* **Task 1**: In the house fire essay, when did the writer start keeping a written record?
* **Task 2**: Transcribe the stretch of the house fire essay from "I was in shock" through "a house fire?".
* **Task 3**: Pick up the house fire essay after its final sentence and write the next part.

I was in shock yes, but I was also clearer than I’ve ever been: “that” (our house and possessions) was stuff and could be replaced, my family, standing beside me, alive and physically unharmed, was irreplaceable. It was well with my soul.
How could I know that the actual burning is just the beginning of the suffering with a house fire?
I starting keeping a written record the night of the fire. Writing is how I think. Until I lay it down, it’s a tangle of thoughts, a confused clutter. Writing is how I examine my life, how I see. The day after the fire I wrote down our escape from the house, part of it anyway. I could only get so far because, in the writing, I realized something that was so elemental, such a picture of my life, all of life really and with it came the acknowledgment that we could have so easily died and I stopped writing. Bam! Shut the book.
I have written here and there, posting a pittance, trying to keep a record, but I have held back. My mind is a large house with an attic stuffed to the rafters and all the closets ready to burst at the slightest turn of a door handle.

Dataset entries
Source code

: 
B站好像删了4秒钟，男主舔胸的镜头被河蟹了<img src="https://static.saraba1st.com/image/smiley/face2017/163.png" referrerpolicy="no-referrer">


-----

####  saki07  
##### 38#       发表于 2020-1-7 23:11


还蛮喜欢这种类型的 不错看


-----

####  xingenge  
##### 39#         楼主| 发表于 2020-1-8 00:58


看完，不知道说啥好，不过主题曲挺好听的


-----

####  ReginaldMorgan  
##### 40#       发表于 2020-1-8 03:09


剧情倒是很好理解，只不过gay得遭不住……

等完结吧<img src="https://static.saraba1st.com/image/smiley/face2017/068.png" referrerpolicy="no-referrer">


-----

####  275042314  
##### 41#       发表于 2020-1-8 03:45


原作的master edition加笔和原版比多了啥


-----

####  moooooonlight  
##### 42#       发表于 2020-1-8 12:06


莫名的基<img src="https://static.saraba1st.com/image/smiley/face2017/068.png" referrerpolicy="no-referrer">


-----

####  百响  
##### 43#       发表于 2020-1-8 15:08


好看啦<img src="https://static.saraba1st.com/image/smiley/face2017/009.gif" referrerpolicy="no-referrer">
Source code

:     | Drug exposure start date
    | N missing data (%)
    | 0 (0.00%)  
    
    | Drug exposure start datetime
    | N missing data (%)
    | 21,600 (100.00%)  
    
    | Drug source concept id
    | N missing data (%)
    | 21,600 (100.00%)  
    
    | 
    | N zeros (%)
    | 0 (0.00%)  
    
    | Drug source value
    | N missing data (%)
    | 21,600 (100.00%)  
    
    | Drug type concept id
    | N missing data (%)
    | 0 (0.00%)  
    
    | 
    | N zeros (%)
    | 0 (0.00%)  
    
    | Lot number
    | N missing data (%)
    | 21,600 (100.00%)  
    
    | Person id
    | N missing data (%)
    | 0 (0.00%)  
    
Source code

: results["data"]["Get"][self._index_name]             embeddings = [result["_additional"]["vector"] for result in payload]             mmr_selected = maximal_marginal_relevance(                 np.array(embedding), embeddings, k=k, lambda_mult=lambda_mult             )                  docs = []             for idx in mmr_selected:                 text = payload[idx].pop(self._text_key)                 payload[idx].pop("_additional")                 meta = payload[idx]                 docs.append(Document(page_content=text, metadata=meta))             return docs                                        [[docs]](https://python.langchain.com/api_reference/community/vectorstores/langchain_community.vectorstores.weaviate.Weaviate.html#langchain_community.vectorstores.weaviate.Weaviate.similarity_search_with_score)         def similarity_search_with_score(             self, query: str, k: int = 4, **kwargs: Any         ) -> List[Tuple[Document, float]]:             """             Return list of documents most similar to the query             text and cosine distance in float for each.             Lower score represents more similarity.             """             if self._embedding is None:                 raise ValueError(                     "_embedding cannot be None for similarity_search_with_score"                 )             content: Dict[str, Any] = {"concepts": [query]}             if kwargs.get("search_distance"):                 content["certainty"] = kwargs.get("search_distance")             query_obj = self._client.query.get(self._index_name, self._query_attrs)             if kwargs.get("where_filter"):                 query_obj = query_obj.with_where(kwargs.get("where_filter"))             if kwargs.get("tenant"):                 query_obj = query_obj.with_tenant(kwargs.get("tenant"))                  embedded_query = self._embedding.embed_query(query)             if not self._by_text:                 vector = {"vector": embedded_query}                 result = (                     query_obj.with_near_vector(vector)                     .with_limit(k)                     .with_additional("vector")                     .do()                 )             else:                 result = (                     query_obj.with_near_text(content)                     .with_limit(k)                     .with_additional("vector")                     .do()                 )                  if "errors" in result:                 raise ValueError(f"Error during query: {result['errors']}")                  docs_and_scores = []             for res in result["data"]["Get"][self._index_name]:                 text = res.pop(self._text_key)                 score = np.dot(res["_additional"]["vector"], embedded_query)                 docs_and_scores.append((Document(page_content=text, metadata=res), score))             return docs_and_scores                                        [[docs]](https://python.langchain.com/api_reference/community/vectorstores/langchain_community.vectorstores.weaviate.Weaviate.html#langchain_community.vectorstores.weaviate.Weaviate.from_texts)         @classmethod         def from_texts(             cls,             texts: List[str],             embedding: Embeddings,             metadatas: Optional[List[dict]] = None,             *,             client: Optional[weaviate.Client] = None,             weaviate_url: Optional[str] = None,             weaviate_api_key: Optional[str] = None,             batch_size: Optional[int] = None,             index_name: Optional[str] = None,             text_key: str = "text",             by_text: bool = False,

* **Answer section 1**: The night of the fire.

* **Answer section 2**:
I was in shock yes, but I was also clearer than I’ve ever been: “that” (our house and possessions) was stuff and could be replaced, my family, standing beside me, alive and physically unharmed, was irreplaceable. It was well with my soul.
How could I know that the actual burning is just the beginning of the suffering with a house fire?

* **Answer section 3**:
There is no way (for me and for now) to tell this linearly. I’m going to open several boxes a week and go through it all. There might be a bit of a mess as I sort through everything, but I’m going to allow myself that.
“The light that was shadowed then
Was seen to be our lives,
Everything about us that love might wish to examine,
Then put away for a certain length of time, until
The whole is to be reviewed, and we turned toward each other.
The way we had come was all we could see
And it crept up on us, embarrassed
That there is so much to tell now, really now.”

John Ashbery “As We Know”



Oh, and I’ll get back to that minimalism, it wasn’t just a joke.